(Text-based design files)

━━━━━━━━━━━━━━━━

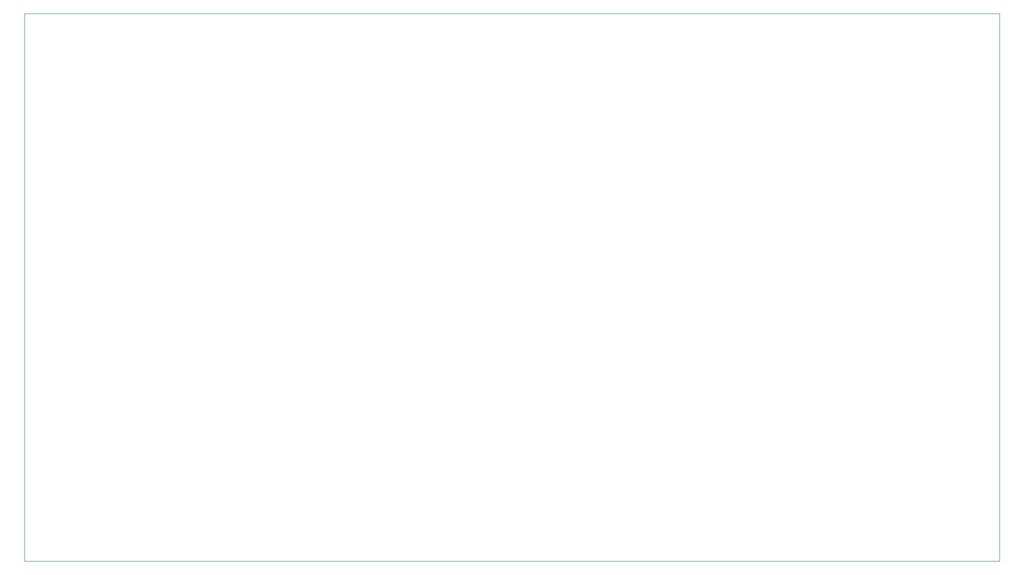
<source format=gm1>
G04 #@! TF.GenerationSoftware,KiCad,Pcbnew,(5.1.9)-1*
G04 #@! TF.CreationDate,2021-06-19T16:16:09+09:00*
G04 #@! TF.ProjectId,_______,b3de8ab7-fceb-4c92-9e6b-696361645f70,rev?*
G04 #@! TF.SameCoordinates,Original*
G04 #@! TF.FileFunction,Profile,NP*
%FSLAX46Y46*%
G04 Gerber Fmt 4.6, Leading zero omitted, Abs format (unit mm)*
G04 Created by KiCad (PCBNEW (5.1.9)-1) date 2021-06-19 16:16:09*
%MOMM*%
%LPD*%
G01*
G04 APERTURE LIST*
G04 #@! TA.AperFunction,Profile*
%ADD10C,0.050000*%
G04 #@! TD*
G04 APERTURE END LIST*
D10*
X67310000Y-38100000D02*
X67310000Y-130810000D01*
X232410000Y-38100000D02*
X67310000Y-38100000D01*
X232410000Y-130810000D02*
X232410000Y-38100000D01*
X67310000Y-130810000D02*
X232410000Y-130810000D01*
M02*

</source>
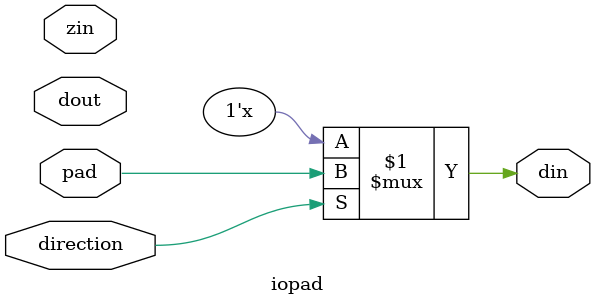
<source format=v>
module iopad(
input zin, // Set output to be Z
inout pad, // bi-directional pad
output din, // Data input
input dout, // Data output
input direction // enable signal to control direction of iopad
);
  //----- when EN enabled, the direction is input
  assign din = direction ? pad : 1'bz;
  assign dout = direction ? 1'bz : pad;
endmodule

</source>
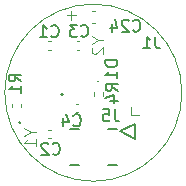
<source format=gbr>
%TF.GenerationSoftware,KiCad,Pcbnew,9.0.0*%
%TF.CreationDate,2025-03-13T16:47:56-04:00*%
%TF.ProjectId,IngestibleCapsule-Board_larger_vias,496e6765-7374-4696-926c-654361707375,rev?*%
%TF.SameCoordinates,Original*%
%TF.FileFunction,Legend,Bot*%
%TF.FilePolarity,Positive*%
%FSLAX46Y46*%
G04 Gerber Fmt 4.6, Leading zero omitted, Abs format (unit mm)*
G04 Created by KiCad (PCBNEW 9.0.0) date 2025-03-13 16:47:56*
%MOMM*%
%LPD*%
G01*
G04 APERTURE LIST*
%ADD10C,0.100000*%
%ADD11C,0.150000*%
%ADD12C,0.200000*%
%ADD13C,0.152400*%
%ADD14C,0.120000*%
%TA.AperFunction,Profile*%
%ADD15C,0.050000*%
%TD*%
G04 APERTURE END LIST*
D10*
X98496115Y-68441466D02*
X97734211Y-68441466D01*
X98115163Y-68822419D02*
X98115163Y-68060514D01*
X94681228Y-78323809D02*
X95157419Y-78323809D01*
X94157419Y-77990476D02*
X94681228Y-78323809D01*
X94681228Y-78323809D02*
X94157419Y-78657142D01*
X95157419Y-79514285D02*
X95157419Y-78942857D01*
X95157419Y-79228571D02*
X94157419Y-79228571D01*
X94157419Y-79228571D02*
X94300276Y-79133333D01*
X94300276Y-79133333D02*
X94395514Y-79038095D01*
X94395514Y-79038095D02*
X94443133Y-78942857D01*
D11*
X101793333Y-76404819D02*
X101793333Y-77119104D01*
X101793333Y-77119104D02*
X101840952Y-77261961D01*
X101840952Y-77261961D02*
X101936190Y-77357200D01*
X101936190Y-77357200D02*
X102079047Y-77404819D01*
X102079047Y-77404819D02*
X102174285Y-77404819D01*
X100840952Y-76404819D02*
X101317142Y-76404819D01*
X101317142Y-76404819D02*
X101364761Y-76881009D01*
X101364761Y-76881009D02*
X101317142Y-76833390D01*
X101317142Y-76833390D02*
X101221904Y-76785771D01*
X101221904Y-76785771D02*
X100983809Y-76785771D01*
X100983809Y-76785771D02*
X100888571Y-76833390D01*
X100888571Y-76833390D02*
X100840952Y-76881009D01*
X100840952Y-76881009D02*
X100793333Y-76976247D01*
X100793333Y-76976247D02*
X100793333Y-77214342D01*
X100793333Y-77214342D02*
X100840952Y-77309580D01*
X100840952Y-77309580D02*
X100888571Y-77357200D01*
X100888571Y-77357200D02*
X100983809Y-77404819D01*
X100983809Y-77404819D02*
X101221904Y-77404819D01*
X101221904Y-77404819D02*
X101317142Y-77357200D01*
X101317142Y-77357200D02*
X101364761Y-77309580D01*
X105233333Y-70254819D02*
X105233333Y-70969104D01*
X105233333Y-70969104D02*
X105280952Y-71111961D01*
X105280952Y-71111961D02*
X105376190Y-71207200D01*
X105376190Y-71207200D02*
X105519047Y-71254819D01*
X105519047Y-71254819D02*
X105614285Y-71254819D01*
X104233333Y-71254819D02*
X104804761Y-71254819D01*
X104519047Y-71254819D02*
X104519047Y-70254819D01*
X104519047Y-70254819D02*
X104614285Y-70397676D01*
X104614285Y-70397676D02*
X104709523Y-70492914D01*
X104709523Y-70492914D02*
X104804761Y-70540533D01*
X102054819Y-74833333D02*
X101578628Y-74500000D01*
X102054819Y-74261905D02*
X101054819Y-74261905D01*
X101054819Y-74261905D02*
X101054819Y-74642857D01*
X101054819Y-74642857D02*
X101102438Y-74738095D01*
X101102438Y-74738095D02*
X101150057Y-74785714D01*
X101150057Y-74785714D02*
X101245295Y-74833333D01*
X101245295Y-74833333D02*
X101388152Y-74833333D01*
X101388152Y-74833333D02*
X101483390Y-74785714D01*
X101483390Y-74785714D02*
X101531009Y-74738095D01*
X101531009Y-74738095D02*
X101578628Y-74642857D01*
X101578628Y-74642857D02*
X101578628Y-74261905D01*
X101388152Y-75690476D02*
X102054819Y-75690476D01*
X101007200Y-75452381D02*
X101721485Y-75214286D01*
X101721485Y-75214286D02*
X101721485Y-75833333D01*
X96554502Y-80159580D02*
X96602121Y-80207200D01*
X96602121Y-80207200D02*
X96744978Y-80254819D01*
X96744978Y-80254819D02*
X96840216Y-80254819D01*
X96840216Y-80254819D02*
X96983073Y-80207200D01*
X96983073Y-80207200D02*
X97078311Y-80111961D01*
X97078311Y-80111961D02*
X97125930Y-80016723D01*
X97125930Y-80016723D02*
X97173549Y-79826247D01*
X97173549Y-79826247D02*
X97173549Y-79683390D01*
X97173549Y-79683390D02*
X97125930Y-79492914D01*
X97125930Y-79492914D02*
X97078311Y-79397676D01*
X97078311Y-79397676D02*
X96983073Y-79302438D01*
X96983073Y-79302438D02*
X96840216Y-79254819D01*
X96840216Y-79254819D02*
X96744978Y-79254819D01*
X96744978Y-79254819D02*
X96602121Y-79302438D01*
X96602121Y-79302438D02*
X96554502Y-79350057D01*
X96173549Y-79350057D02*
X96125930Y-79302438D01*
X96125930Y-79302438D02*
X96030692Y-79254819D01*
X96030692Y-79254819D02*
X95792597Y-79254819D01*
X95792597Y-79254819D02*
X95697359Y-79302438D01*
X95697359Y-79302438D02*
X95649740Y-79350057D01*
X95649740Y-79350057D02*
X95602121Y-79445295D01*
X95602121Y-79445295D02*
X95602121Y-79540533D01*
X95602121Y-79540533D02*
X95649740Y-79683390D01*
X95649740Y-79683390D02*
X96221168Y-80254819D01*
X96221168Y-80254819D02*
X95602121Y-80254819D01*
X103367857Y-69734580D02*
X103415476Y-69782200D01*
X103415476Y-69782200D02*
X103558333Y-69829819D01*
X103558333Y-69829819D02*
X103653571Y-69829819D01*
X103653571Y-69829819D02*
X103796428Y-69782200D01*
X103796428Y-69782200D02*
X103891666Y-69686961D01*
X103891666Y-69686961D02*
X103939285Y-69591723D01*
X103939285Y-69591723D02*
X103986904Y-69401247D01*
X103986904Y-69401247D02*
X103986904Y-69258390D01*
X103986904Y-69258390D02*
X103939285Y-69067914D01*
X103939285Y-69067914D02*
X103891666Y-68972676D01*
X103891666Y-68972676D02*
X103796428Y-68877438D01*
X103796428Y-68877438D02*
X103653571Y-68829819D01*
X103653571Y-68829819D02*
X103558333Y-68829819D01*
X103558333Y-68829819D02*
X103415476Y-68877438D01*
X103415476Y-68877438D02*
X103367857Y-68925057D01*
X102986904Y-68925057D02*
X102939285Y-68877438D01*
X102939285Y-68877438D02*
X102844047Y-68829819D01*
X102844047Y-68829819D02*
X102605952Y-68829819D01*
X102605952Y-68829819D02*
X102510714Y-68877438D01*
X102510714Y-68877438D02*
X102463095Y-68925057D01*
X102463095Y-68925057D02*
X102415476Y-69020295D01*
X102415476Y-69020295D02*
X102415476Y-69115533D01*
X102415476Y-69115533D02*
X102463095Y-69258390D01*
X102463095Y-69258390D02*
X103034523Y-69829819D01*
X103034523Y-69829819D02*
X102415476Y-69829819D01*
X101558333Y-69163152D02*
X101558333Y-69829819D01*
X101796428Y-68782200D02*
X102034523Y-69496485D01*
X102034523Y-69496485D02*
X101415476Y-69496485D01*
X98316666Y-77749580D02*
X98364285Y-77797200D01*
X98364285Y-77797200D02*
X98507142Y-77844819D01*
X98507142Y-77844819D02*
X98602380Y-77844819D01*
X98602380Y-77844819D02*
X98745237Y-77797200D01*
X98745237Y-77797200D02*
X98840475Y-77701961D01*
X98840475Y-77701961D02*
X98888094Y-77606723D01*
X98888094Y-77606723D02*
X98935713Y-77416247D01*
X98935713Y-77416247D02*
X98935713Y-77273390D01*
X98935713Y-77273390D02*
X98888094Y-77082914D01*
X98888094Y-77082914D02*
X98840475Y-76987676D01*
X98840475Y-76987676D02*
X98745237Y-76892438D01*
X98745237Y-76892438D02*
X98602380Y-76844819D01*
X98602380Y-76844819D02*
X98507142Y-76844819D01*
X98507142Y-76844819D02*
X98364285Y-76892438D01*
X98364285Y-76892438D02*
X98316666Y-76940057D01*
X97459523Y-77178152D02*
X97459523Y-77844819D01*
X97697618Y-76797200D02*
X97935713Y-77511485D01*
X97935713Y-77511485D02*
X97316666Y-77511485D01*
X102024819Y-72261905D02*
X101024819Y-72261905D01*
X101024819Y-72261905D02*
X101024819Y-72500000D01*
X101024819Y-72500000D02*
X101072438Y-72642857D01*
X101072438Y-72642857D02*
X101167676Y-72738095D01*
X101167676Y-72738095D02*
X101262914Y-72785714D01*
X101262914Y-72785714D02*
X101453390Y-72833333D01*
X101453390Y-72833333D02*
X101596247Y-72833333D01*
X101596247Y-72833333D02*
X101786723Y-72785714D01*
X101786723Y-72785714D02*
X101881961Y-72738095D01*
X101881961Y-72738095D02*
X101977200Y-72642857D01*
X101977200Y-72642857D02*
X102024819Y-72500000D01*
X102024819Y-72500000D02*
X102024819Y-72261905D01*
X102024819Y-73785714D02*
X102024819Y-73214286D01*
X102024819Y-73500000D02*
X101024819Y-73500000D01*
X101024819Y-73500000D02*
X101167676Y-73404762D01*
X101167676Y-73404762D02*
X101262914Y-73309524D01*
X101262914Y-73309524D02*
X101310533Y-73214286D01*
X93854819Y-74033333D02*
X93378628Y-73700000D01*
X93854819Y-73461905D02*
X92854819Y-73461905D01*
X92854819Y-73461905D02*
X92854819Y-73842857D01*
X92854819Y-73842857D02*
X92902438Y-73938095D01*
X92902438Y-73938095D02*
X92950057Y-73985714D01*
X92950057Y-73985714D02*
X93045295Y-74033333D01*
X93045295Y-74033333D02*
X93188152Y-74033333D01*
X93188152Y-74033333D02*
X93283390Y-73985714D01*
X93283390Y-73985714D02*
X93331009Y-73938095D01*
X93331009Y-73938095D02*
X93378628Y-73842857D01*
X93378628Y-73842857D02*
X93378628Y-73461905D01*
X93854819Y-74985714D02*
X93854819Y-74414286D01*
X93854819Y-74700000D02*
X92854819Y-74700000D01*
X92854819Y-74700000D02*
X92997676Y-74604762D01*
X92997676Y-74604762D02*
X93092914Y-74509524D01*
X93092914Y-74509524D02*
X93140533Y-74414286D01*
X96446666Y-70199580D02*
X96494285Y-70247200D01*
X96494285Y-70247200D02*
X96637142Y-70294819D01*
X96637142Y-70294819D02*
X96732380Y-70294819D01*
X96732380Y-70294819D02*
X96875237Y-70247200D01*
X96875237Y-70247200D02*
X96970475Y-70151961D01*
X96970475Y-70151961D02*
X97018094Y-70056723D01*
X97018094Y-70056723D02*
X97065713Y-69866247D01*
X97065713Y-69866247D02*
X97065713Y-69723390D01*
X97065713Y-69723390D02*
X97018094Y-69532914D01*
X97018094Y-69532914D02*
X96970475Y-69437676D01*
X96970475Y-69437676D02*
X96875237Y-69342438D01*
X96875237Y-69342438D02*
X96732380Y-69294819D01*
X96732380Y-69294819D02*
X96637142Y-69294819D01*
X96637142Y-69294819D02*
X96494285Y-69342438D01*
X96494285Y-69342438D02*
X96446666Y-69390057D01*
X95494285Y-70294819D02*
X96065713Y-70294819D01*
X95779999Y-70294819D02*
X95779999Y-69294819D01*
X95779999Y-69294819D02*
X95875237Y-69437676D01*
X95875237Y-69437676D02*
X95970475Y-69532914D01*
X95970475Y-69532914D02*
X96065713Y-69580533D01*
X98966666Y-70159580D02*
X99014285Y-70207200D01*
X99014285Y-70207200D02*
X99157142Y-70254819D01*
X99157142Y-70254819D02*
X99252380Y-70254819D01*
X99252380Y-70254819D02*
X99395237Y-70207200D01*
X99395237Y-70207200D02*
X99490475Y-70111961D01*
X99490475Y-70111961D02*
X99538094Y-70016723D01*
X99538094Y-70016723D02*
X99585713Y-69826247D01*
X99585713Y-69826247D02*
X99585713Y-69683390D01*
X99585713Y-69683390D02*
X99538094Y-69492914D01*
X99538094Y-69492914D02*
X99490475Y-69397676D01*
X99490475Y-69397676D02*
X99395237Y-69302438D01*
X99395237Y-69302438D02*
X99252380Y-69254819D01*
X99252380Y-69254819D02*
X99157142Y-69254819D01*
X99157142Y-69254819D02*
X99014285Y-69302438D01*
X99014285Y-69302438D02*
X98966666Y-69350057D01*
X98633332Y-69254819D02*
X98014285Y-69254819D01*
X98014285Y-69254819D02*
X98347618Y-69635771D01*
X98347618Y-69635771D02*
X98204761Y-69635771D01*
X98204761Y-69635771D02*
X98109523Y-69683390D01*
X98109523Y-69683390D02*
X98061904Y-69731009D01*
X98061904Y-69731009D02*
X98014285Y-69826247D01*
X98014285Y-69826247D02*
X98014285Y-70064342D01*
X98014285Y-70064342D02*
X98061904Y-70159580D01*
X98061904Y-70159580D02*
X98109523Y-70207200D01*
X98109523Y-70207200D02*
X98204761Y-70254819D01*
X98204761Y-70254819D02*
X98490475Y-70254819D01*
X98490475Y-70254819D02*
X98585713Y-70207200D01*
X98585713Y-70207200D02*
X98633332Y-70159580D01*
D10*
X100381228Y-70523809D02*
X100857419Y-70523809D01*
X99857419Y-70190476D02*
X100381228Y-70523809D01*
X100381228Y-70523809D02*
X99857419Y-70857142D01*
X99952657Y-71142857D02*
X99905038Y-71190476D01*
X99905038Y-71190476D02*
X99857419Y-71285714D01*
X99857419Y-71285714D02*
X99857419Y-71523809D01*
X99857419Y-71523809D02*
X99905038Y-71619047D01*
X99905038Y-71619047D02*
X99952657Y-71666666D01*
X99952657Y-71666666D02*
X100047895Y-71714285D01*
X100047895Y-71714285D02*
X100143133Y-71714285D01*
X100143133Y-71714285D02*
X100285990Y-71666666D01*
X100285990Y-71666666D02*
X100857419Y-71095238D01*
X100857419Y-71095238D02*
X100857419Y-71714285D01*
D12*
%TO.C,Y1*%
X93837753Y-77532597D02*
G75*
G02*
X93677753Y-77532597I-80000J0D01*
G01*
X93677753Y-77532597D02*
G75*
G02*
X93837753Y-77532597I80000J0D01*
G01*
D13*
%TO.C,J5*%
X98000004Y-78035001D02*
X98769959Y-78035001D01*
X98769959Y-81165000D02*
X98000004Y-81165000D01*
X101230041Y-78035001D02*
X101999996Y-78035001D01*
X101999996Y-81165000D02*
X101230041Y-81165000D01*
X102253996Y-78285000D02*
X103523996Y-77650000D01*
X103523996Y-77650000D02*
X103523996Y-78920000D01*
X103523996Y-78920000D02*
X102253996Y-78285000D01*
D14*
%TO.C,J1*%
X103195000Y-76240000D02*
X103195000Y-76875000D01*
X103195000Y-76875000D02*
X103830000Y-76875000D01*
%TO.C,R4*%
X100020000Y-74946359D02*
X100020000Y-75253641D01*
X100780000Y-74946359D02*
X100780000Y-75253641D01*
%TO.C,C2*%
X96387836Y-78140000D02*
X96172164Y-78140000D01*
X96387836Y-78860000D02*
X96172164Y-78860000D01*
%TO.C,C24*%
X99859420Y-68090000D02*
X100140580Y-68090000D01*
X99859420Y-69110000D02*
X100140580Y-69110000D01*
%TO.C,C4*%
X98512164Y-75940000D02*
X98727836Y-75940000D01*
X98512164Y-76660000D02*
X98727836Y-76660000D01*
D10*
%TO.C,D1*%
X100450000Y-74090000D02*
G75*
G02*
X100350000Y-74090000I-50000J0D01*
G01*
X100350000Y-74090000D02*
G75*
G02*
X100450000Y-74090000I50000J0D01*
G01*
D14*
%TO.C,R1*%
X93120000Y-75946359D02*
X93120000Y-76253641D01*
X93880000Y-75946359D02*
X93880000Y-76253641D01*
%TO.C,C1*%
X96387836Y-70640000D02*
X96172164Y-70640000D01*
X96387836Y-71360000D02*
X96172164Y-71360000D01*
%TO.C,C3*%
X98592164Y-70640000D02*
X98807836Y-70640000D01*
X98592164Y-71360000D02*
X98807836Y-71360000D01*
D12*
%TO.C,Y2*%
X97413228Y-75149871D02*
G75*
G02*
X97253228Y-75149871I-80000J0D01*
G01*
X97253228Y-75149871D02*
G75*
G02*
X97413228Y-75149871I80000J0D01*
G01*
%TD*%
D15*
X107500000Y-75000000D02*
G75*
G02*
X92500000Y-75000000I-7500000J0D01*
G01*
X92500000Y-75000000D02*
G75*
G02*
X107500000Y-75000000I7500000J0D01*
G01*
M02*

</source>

━━━━━━━━━━━━━━━━

- WHAT YOU ARE ASKED TO DO:
From the data above, output only the lines between the line containing "X103558333Y-69829819D02*" and the line containing "X98507142Y-76844819D01*", inclusive, exactly as written.

- RESULT OF THE EXERCISE:
X103558333Y-69829819D02*
X103653571Y-69829819D01*
X103653571Y-69829819D02*
X103796428Y-69782200D01*
X103796428Y-69782200D02*
X103891666Y-69686961D01*
X103891666Y-69686961D02*
X103939285Y-69591723D01*
X103939285Y-69591723D02*
X103986904Y-69401247D01*
X103986904Y-69401247D02*
X103986904Y-69258390D01*
X103986904Y-69258390D02*
X103939285Y-69067914D01*
X103939285Y-69067914D02*
X103891666Y-68972676D01*
X103891666Y-68972676D02*
X103796428Y-68877438D01*
X103796428Y-68877438D02*
X103653571Y-68829819D01*
X103653571Y-68829819D02*
X103558333Y-68829819D01*
X103558333Y-68829819D02*
X103415476Y-68877438D01*
X103415476Y-68877438D02*
X103367857Y-68925057D01*
X102986904Y-68925057D02*
X102939285Y-68877438D01*
X102939285Y-68877438D02*
X102844047Y-68829819D01*
X102844047Y-68829819D02*
X102605952Y-68829819D01*
X102605952Y-68829819D02*
X102510714Y-68877438D01*
X102510714Y-68877438D02*
X102463095Y-68925057D01*
X102463095Y-68925057D02*
X102415476Y-69020295D01*
X102415476Y-69020295D02*
X102415476Y-69115533D01*
X102415476Y-69115533D02*
X102463095Y-69258390D01*
X102463095Y-69258390D02*
X103034523Y-69829819D01*
X103034523Y-69829819D02*
X102415476Y-69829819D01*
X101558333Y-69163152D02*
X101558333Y-69829819D01*
X101796428Y-68782200D02*
X102034523Y-69496485D01*
X102034523Y-69496485D02*
X101415476Y-69496485D01*
X98316666Y-77749580D02*
X98364285Y-77797200D01*
X98364285Y-77797200D02*
X98507142Y-77844819D01*
X98507142Y-77844819D02*
X98602380Y-77844819D01*
X98602380Y-77844819D02*
X98745237Y-77797200D01*
X98745237Y-77797200D02*
X98840475Y-77701961D01*
X98840475Y-77701961D02*
X98888094Y-77606723D01*
X98888094Y-77606723D02*
X98935713Y-77416247D01*
X98935713Y-77416247D02*
X98935713Y-77273390D01*
X98935713Y-77273390D02*
X98888094Y-77082914D01*
X98888094Y-77082914D02*
X98840475Y-76987676D01*
X98840475Y-76987676D02*
X98745237Y-76892438D01*
X98745237Y-76892438D02*
X98602380Y-76844819D01*
X98602380Y-76844819D02*
X98507142Y-76844819D01*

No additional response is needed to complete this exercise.